BEGIN

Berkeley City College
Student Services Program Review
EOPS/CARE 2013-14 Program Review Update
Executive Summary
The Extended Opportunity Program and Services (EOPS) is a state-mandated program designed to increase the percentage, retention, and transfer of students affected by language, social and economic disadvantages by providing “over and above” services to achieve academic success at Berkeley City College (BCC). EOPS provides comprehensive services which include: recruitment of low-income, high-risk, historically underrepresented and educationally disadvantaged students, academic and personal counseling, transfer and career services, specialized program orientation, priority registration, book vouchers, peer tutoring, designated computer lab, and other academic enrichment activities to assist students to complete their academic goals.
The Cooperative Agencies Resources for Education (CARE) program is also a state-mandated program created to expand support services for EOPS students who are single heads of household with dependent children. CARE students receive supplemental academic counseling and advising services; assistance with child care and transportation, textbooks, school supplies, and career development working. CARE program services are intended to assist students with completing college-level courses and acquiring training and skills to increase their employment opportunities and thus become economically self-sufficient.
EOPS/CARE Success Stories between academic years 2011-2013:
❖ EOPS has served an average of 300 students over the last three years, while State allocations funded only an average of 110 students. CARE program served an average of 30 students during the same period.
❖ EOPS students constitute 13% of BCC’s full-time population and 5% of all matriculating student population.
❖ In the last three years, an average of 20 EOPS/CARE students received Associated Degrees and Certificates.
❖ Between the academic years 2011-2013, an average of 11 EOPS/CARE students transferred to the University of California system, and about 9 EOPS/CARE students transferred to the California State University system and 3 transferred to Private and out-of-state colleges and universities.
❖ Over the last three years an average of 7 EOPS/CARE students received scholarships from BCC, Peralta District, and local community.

END

▶ What needs to be done: In the lines above, find each one with "average" and list it.

▶ Written answer:
❖ EOPS has served an average of 300 students over the last three years, while State allocations funded only an average of 110 students. CARE program served an average of 30 students during the same period.
❖ In the last three years, an average of 20 EOPS/CARE students received Associated Degrees and Certificates.
❖ Between the academic years 2011-2013, an average of 11 EOPS/CARE students transferred to the University of California system, and about 9 EOPS/CARE students transferred to the California State University system and 3 transferred to Private and out-of-state colleges and universities.
❖ Over the last three years an average of 7 EOPS/CARE students received scholarships from BCC, Peralta District, and local community.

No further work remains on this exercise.